In 2008, there were 169,400 olive trees in the Kurdistan Region, according to the ministry. Today, after the government spent at least $23 million planting and importing trees, there is more than 23 times that number.
“Kurdistan Region has passed a good phase in planting olive trees,” Hussein Hamakarim, head of the KRG’s directorate of farming and forests, told Rudaw. “According to initial figures, there are currently about four million olive trees in the Kurdistan Region.”
With more trees, more factories to process the olives have opened up.
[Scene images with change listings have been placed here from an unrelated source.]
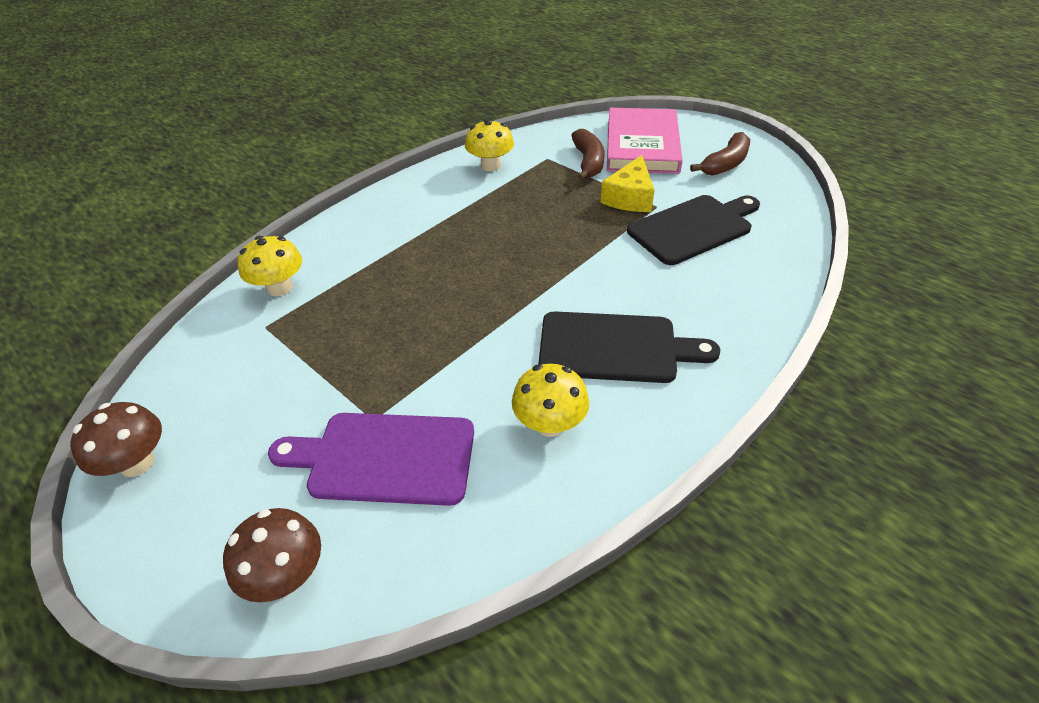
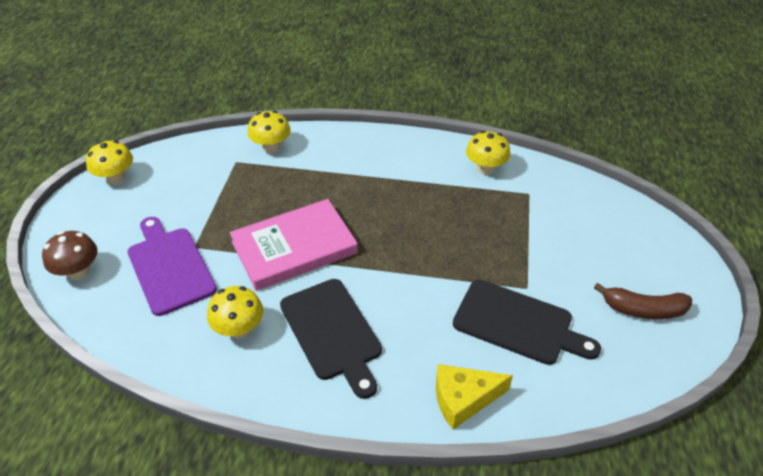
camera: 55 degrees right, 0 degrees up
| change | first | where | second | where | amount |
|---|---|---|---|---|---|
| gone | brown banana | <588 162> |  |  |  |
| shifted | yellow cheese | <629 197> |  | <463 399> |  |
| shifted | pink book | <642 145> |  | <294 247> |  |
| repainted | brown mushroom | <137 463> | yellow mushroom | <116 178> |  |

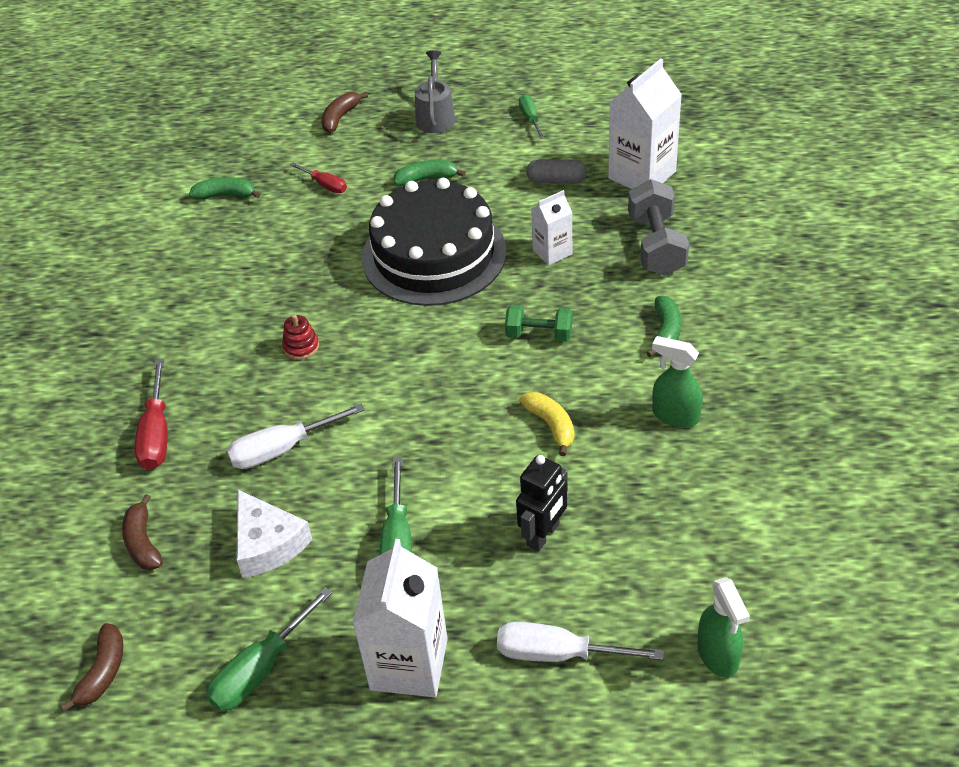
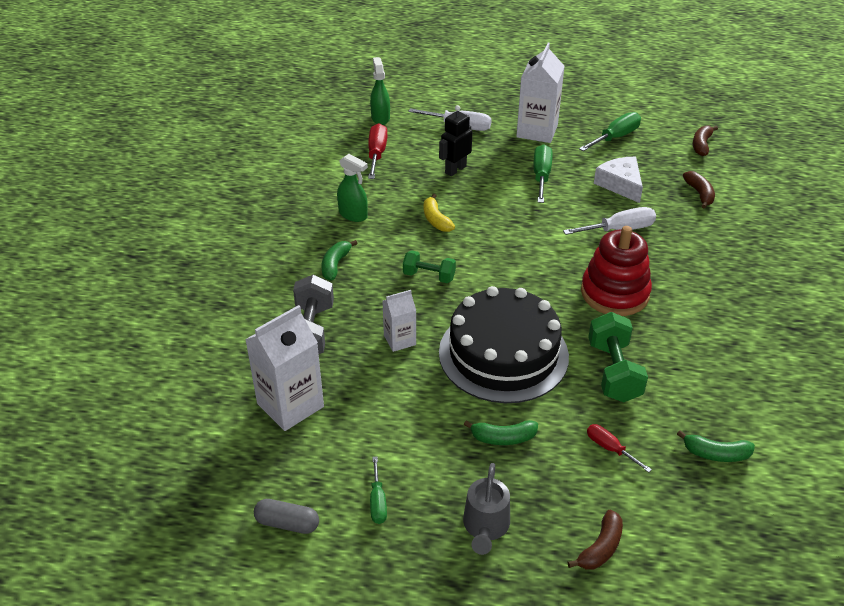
camera: 175 degrees left, 5 degrees down
| change | first | where | second | where | amount |
|---|---|---|---|---|---|
| new |  |  | green dumbbell | <613 372> |  |
| shifted | red screwdriver | <156 434> |  | <376 154> |  |
| shifted | grey capsule | <556 180> |  | <287 523> |  |
| scaled | red stacking toy | <301 347> |  | <614 293> | x2.40 |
New factories have been opened in Halabja, Raniya, and Kalar, in addition to the two old ones in Halabja and Erbil.
Last year, 306 farmers took 1,103 tons of olives to Zamzamin factory in Erbil, producing 24.7 tons of olive oil. One week into this year’s harvest “and so far we have received 150 tons of olives from farmers to produce olive oil,” Sulaiman Shekho, head of the factory, told Rudaw.
After extracting the oil, the remains are used to produce soap and other beauty products.
“We have so far produced 50 tons of soap. Fifty percent of this was from Kurdistan Region’s olives and the rest from Afrin olives,” said Shekho.
Shekho, who also owns an orchard of 45,000 olive trees, says they see better yield in the Kurdistan Region than in Afrin. “Kurdistan Region’s soil is very suitable for planting olive trees. We imported some trees from Afrin and planted them here. Their production was more than those in Afrin,” he explained.
The growing business, however, means a drop in prices. Niyazi Mahmoud, who has an olive orchard in Shamamk, Erbil, says the price of olive oil is half what it was a few years ago.
“A kilo was worth 25,000 Iraqi dinars ($21) before, but last year a kilo was worth 12,000-15,000 Iraqi dinars ($10-$12.50) because of an increase in production,” said the farmer.
Reducing the Kurdistan Region’s financial dependency on the oil sector is a focus of the current government. “We will develop the agricultural, industrial, and tourism sectors to attract foreign investment,” reads its agenda.
The parliament is currently drafting a bill to protect domestic agriculture and industry.